Dawn Gray has focused her life on helping others; both as an emergency room nurse and the coach of a national championship high school girls squash team. On Monday, Wednesday and Friday, you can find her in charge of the emergency room at Paoli Hospital near Philadelphia. On Tuesday and Thursday, you can find her on the courts coaching the Episcopal High School girls squash team. She has coached Episcopal for the last five years, and finds teenage girls receptive to learning life's lessons when they are competing in a sport they love. Dawn tells all of her players, “This is too hard of a game to expect to always win. If you have given your best, just take what comes at you”. If high school age girls can take this counsel to heart, they will be more able to cope with what life throws at them than many adults.

Dawn came to squash relatively late in life. She grew up in Virginia when squash was not very popular. In high school, she played trumpet, piano and ran track. It wasn't until she got to the University of Pennsylvania in 1983 that she wandered into the courts and fell in love with the game. Dawn was seeking another outlet for her energy at college to balance the tough nursing program she was pursuing. She took lessons and was mostly self-taught. Ann Wetzel, the U Penn coach, saw her potential and took her on the junior varsity team in her freshman year, and she progressed so fast that she played some varsity matches also. During her sophomore year, she was firmly in the middle of the varsity line-up. Junior year she played in the top three, and senior year she played in the top two.

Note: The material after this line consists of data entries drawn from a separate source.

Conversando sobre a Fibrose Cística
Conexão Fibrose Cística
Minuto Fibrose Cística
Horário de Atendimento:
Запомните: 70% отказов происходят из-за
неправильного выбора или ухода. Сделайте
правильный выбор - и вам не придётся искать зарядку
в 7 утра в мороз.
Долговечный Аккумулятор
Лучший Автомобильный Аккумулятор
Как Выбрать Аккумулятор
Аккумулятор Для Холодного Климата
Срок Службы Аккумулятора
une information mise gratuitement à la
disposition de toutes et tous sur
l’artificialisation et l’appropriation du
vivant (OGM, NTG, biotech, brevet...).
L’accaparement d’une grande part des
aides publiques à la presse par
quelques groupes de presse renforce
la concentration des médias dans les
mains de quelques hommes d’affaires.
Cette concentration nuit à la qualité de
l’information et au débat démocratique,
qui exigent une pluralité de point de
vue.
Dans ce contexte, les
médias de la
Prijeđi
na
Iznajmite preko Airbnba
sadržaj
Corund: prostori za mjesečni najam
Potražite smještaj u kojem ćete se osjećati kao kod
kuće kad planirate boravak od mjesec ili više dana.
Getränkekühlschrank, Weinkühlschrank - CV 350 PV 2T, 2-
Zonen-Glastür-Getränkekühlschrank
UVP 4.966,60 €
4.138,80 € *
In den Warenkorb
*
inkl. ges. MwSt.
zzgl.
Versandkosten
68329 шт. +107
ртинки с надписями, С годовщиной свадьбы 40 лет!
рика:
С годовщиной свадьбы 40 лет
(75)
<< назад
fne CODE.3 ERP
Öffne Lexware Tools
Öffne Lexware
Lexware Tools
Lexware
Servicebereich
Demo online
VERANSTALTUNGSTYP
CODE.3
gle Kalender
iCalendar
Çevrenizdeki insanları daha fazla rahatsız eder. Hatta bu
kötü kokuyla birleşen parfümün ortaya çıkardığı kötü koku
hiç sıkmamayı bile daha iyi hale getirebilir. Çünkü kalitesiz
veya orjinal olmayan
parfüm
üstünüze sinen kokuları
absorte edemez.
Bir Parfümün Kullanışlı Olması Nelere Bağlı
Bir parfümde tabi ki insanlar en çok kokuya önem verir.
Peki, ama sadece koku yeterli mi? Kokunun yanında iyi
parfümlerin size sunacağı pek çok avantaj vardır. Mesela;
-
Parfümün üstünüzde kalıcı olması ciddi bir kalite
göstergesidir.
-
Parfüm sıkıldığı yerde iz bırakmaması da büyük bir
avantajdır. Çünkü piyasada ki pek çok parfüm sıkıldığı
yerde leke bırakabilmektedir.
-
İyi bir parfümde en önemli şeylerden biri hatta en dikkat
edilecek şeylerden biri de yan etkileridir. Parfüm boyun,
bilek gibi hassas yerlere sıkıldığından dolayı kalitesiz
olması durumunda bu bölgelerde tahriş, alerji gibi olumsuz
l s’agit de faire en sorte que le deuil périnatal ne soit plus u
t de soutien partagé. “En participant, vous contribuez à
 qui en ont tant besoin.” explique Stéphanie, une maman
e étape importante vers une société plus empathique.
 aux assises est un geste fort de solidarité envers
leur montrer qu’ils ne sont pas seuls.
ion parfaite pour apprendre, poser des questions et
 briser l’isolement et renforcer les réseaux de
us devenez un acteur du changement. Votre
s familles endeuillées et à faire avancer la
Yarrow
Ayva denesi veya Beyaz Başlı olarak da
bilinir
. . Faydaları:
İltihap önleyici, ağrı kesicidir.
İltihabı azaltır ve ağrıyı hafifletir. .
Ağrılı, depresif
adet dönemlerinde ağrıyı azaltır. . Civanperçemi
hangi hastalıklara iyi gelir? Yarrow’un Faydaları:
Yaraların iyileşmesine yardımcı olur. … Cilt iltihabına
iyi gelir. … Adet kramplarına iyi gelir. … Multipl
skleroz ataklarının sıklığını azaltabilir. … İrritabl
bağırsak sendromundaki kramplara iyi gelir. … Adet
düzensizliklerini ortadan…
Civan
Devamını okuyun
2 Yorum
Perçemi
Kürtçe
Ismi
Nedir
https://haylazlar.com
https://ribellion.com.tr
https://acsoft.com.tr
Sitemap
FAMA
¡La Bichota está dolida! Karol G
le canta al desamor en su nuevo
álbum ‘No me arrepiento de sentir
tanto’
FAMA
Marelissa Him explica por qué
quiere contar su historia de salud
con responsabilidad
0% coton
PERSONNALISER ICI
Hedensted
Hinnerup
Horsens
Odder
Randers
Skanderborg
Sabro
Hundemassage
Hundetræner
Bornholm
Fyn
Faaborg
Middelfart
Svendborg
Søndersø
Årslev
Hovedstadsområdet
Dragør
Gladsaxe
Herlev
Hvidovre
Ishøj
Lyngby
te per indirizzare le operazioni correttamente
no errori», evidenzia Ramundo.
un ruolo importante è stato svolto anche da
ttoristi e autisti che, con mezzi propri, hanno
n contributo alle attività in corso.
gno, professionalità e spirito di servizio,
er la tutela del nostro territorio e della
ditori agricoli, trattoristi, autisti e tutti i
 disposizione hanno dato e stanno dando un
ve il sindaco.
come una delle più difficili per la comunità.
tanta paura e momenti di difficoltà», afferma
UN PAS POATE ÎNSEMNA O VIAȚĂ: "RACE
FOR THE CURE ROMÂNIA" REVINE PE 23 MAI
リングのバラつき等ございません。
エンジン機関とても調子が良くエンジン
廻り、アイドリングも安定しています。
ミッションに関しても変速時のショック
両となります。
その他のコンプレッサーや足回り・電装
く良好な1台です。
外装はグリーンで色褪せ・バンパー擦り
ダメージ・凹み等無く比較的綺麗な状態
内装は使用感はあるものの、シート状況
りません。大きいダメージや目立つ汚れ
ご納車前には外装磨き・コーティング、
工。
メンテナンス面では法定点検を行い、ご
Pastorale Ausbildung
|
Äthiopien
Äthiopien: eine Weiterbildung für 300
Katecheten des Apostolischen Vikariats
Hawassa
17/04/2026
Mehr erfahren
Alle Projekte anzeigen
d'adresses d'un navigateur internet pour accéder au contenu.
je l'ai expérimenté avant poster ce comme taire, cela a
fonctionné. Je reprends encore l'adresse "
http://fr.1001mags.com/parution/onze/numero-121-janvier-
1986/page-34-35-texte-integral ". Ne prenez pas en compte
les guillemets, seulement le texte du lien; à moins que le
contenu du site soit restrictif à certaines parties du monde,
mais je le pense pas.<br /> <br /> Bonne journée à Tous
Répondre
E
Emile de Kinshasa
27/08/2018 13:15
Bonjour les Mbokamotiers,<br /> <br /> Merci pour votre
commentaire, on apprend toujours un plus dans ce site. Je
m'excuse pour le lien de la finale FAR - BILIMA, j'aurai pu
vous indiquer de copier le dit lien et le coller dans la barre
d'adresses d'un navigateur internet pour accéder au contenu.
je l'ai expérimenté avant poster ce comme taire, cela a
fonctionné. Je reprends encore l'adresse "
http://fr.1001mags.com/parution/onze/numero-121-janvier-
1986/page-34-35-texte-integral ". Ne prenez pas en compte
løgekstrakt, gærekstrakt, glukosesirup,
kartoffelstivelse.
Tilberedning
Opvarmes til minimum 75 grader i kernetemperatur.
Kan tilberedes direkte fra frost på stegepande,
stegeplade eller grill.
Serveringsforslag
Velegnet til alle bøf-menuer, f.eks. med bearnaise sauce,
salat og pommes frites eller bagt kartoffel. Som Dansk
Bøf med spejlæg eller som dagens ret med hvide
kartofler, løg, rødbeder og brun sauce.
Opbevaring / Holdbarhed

Dawn’s rocket ride journey through college squash has been followed by a continuous and highly successful adult squash career. After college, Dawn did her first nursing year at the Boston VA Hospital. While in Boston, she joined the Tennis & Racquet Club and played on a league team. Her second year of nursing took her back to Philadelphia where she joined the Germantown Cricket Club. She married in 1995 and moved farther outside the city and joined the Berwyn Squash and Fitness Club in 1998. Since last year, she has also been a member of the new Fairmont Athletic Club run by Demer Holleran. The transition from hardball to softball was not a tough one for Dawn; she always liked playing "summer softball". She loved the longer rallies, which suited her fitness better. Dawn focuses her singles competition schedule around Howe Cup, and she has played on several winning Philadelphia Howe Cup teams. Dawn is also a fixture on the Philadelphia doubles scene. She won the National Doubles title in 1993 teamed with Jody Law, and in 2008 came in third in the Women’s Open Doubles teamed with Amy Milanek. What keeps her playing as an adult is the camaraderie. As she so aptly says, "Squash is not just about winning, it’s about connecting and having a good time.”

A particular incident at this year’s National Doubles Championship, which took place at the end of March 2008 in Philadelphia, shows how Dawn so deftly combines her squash with nursing. Dawn and Amy Milanek were down 0-2, and playing the third game against Jessica Dimauro and Natalie Grainger in the semi-finals. All of a sudden, Dawn heard a hush and her name being called outside of the court. At the end of the point, Dawn put her racquet down and ran off the court, kicking into her emergency room nurse mode expecting the worst. She found a player on the next court had dislocated his shoulder. She assisted with relocating the shoulder, wrapped him with ace bandages so that he could continue his tournament play. She took a few moments, collected herself and went back on the court to finish her match. Unfortunately she and Amy did not win their match, but Dawn showed an amazing amount of composure, skill and her trademark concern for others.

Dawn knows the exercise and social aspect of squash balances out the stress of her nursing job. She hopes that the many junior squash players who feel burned out from competitive pressures will see the social connection of adult squash, and will be drawn back to participating in the sport. Dawn has made it a point to reconnect with the players she helped out as juniors, by hitting with them and talking to them about their lives whenever they meet at tournaments. Once again she is helping, this time to make squash a continuing part of their lives.